Metabolic and transporter based drug interactions: Fluticasone furoate and vilanterol are both substrates of CYP3A4.
Co-treatment of fluticasone furoate with CYP3A4 inhibitors is expected to increase the risk of systemic side effects (see Table 9). Co-administration should be avoided unless the benefit outweighs the increased risk of systemic corticosteroid side effects, in which case patients should be monitored for systemic corticosteroid side effects.

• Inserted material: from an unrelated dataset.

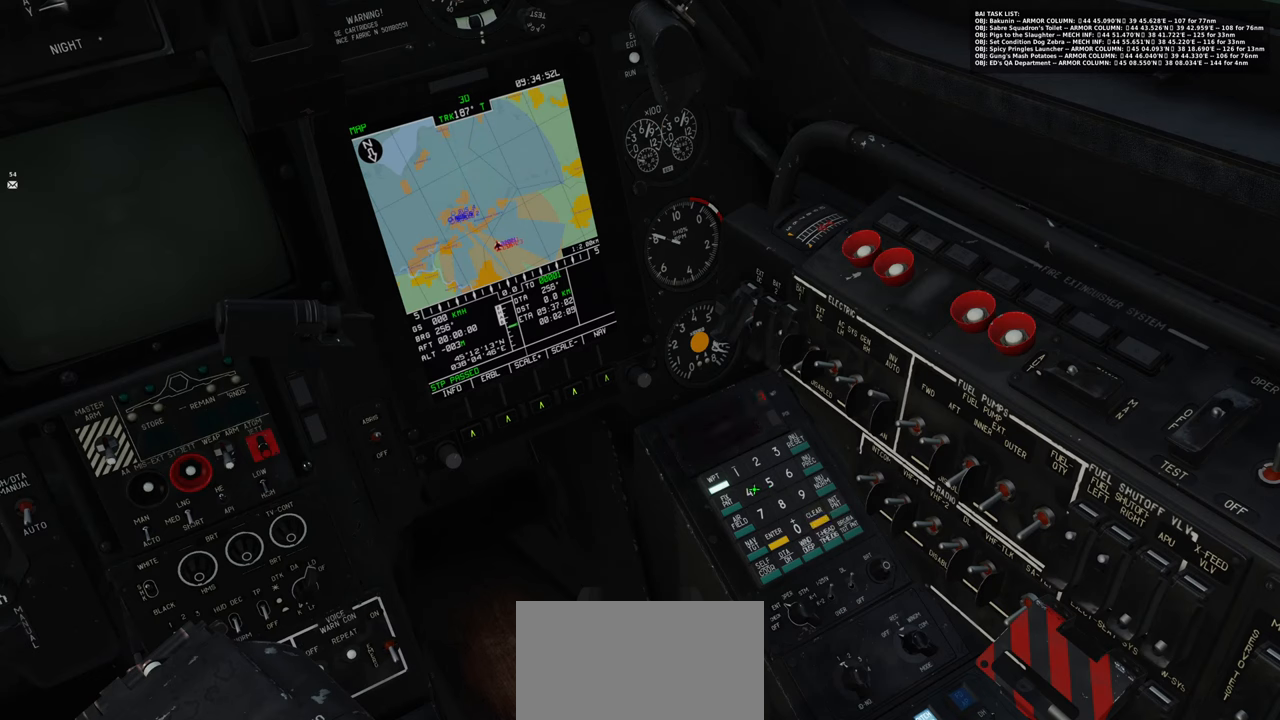
{"buttons": ["R1"], "left_stick": "center", "right_stick": "center", "events": [[200, "right_stick", "center"], [467, "R1", "down"]]}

Co-administration of repeat dose ketoconazole (a strong CYP3A4 inhibitor and P-gp inhibitor) with fluticasone furoate/vilanterol 200/25 mcg resulted in increased mean fluticasone furoate AUC(0-24) and Cmax by 36% and 33%, respectively, and increased mean vilanterol AUC(0-t') and Cmax by 65% and 22%, respectively. The increase in fluticasone furoate exposure was associated with a 27% reduction in weighted mean serum cortisol (0 to 24 hours). The increase in vilanterol exposure was not associated with an increase in beta-agonist-related systemic effects on heart rate or blood potassium but was associated with a slight increase in QTcF interval. Administration of inhaled vilanterol 25 mcg alone with ketoconazole 400 mg resulted in a 1.9-fold increase in vilanterol systemic exposure as measured by AUC(0-t), but there was no change in Cmax. The increase in AUC was not associated with effects on heart rate, blood potassium, and QTcF. Therefore, caution is required with the co-administration of TRELEGY ELLIPTA and ketoconazole or other potent CYP3A4 inhibitors.
Umeclidinium is a substrate of CYP2D6; however, umeclidinium pharmacokinetics were not significantly affected in a population of CYP2D6 poor metabolizers (Pharmacology: Pharmacokinetics under Actions).

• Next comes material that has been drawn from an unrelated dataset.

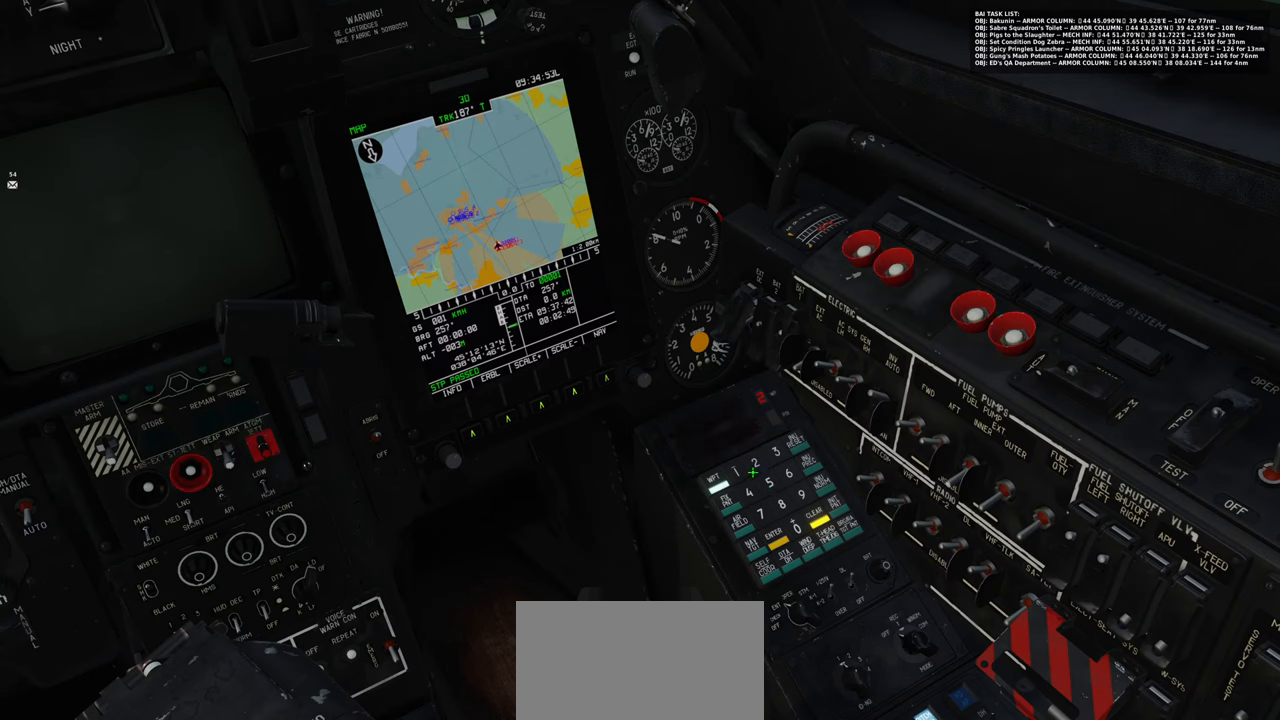
{"buttons": [], "left_stick": "center", "right_stick": "down-right", "events": [[117, "R1", "up"], [283, "right_stick", "down-right"]]}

Fluticasone furoate, umeclidinium and vilanterol are substrates of P-glycoprotein (P-gp). The effect of the moderate P-gp transporter inhibitor verapamil (240 mg once daily) on the steady-state pharmacokinetics of umeclidinium and vilanterol administered together and umeclidinium administered alone was assessed in healthy volunteers. An approximately 1.4-fold increase in umeclidinium AUC was observed with no effect on vilanterol AUC. No effect of verapamil was observed on umeclidinium or vilanterol Cmax. A decrease in blood potassium, an increase in QTc interval and an increased number of supraventricular tachycardia events occurred with co-administration with verapamil. No P-gp inhibitor drug interaction studies have been conducted with fluticasone furoate alone or in combination with vilanterol.
Drug-Drug Interactions: The drugs listed in Table 9 are based on either drug interaction case reports or studies, or potential interactions due to the expected magnitude and seriousness of the interaction (i.e., those identified as contraindicated). (See Table 9.)
Click on icon to see table/diagram/imageDrug-Food Interactions: Interactions with food have not been evaluated. No clinically relevant effect of food would be expected and therefore a food interaction study was not performed.
Drug-Herb Interactions: Interactions with herbal products have not been evaluated.
Drug-Laboratory Test Interactions: Interactions with herbal products have not been evaluated.